Warrior

Warrior (Review)

Warrior


2011
Directed by Gavin O’Connor

Warrior is an MMA film about a family torn apart by alcoholism and abuse by their father, and the consequences on the family. It is also about brother against brother, with father against both sons as he seeks redemption. The film doesn’t father the traditional narrative, there is no real villain, both brothers have their motivations to fight and both makes sense in their own way.

Tommy (Tom Hardy) – The abuse from Paddy led to Tommy disappearing with their mother, who soon after died of cancer. Tommy has become jaded, bitter, and doubly so after other revelations are revealed. Tommy spends most of the film using his mother’s maiden name, preventing most people from realizing he’s brothers with Brendan
Brendan Conlon (Joel Edgerton) – Brendan is the brother who stayed behind with his father, mostly due to being in love. After eventually marrying Tess and having a family, Brendan has also cut off his father, the relationship limited to telephone and letters. Uncle Owen! No wonder he didn’t want Luke to go off to fight in war…
Paddy Conlon (Nick Nolte) – Patriarch of the Conlon clan and recovering alcholoic and abuser. The only thing he was ever good at was coaching Tommy at wrestling, which is why Tommy returns to him for training for an upcoming MMA tournament.
Tess Conlon (Jennifer Morrison) – Brendan’s wife, who through she watched Brendan fight for years has tried to leave that life when they had children. But life gets in the way sometimes…



Tommy is introduced first, sitting on the front porch of his father out of the blue after disappearing when he was a child with his mother. His reunion is confrontational, the point is really driven into our skulls that growing up in this house was awful awful awful. But Paddy is reformed, found Jesus, found AA, and found Moby Dick on tape. Tommy seems aimless and bitter, his reason for reunion not mentioned until much later. He quickly joins a local fight gym and beats the tar out of their star fighter, unwittingly becoming a YouTube sensation, but nowhere near as cool as Keyboard Cat!

Brendan’s character is immediately more sympathetic, the former fighter turned physics teacher dealing with an underwater mortgage (used for medical bills for his sick daughter), secret fighting matches to earn extra money, and trouble at work as the school superintendent is not happy. It helps that Joel Edgerton is likeable, and that the economy is so fucked now we all know people or are ourselves in his position. But I’m not allowed to do secret fights anymore after I killed those guys in the ring. The referees.

• RECORDS:
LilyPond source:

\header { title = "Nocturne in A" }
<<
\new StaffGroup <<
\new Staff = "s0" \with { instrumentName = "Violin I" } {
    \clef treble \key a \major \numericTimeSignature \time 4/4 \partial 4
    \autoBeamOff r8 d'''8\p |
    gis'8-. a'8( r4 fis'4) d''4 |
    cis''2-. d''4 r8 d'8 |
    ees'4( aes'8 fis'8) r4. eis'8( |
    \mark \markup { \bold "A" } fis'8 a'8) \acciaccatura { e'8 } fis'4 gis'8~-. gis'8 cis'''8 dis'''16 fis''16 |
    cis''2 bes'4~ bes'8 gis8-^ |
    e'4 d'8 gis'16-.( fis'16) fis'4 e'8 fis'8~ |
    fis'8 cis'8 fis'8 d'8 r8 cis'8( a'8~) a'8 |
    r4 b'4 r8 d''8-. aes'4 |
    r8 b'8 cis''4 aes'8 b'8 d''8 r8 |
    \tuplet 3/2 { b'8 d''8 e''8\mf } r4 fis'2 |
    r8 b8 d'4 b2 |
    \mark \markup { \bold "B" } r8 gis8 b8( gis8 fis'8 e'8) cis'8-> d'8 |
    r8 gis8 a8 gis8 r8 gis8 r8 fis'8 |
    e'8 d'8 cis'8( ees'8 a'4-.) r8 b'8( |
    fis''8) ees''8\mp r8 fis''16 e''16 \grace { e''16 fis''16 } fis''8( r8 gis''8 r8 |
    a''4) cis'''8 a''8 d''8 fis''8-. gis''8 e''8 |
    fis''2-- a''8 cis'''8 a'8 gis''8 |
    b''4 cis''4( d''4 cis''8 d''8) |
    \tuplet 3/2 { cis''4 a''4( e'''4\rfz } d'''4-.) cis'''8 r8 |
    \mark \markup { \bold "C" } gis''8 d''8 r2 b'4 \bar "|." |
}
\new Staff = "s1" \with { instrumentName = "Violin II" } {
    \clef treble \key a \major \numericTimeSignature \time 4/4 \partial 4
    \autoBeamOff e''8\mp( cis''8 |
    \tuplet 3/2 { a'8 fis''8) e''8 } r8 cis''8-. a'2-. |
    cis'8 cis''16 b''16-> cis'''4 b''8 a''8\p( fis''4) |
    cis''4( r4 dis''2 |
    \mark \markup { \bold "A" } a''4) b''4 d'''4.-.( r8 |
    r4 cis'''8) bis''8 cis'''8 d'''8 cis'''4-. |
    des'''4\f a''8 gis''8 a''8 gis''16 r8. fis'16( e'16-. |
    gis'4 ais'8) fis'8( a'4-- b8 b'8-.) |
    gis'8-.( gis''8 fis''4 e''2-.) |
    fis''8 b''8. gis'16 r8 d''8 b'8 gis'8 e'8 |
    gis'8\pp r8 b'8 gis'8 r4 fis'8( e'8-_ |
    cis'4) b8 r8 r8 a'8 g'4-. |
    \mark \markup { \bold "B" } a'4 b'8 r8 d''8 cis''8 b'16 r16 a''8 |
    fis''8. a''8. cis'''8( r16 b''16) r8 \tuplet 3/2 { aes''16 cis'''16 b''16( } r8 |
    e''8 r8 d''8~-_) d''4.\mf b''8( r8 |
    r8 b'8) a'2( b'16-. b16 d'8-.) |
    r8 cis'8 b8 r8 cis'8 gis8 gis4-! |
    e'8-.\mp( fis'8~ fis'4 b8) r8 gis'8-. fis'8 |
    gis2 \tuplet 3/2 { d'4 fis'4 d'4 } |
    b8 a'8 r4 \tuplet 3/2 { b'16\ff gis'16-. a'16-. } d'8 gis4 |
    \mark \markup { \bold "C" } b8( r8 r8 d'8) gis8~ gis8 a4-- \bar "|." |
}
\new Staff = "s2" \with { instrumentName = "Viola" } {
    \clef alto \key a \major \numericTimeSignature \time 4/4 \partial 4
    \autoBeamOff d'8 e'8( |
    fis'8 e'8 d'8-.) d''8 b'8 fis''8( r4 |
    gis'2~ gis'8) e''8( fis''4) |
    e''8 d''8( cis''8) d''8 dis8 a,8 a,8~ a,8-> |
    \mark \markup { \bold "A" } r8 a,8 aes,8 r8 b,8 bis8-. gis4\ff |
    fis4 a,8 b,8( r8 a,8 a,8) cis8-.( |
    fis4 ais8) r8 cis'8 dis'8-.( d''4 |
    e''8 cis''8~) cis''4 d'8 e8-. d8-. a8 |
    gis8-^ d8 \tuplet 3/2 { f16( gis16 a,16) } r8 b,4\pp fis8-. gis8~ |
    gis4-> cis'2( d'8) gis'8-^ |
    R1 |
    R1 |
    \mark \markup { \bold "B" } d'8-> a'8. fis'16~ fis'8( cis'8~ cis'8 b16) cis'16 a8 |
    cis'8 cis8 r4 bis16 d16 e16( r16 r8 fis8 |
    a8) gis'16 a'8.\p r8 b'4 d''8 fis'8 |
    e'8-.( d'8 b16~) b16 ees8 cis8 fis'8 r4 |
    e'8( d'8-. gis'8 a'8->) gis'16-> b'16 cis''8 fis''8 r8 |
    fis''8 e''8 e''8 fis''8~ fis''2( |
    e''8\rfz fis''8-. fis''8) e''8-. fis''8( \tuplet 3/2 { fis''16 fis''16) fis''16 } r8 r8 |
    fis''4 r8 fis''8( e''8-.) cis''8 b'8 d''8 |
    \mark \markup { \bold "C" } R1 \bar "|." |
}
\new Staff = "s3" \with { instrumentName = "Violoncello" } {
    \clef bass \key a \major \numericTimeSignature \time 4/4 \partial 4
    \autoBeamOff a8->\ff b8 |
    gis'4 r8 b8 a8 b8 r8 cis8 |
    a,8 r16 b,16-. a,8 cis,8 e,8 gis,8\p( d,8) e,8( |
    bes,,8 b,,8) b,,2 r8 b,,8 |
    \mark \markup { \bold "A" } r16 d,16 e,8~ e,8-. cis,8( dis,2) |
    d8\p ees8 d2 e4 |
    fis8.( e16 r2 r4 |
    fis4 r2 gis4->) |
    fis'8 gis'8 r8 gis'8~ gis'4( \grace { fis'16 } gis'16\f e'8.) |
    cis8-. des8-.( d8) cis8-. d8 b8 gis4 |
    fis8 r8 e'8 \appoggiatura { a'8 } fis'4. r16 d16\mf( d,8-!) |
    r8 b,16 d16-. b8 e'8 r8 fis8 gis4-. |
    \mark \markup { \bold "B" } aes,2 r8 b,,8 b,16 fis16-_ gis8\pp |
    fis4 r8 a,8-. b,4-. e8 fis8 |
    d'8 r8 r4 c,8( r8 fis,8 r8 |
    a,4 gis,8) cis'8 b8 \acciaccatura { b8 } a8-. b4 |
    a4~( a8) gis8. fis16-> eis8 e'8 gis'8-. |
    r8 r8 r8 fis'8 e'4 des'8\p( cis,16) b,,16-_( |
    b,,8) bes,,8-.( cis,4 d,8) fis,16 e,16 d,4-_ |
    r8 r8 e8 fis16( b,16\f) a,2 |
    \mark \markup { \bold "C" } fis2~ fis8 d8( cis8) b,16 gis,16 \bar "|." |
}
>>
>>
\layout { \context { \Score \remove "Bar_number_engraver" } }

• TASKS AND EXERCISES:
(1) In the review of Warrior, what job does Brendan hold after leaving fighting?
(2) Pick up the review of the film Warrior after its final sentence and carry it forward.

• ANSWERS PER TASK:
(1) He is a physics teacher.

(2)
Tommy’s problems and motivations take a while to get to the point (there is a whole sequence with the military in Iraq that doesn’t fit in with the rest of the film until much later), the pacing is way off on building him up. Luckily, they get their act together by the time the fights actually begin.

The centerpiece of the plot is a big tournament with a $5 million purse, and both of the brothers eventually get entered in the tournament. Tommy gains fame through a viral video of a beatdown of a top ranked fighter, while Brendan becomes a last-minute replacement for an injured fighter.

There is an interesting use of Moby Dick throughout the film as a book on tape that Paddy listens to. Moby Dick’s story of obsession leading to self-destruction and the destruction of those around you. This culminates in one of the best scenes in the film, with Paddy and Tommy. One could say that Moby Dick paralleled the story in the same way the pirate comics in Watchmen paralleled the story. Sort of. Maybe.


Jennifer Morrison is largely wasted as Brendan’s wife Tess, she’s mentioned repeatedly as a firebrand who gives people a good talking to, but aside from one or two brief quarrels with Brendan in the beginning of the film, she’s largely reduced to worried wife character status by the last half of the picture. This role could have been played by anyone.

Conversely, Kevin Dunn is great in his role as the principal of Brendan’s school, showing the kind of humor and charm that he could have been doing in the Transformers films had he had a better writer and director.

By far the worst part of the film is a confrontation on the beach between the two brothers. It is badly scripted, and many of Tommy’s lines come off as funny instead of dramatic. This could have been improved by a shorter confrontation and a flashback/story explaining some of the ill will instead of having the two characters bring up snippets of it in an argument.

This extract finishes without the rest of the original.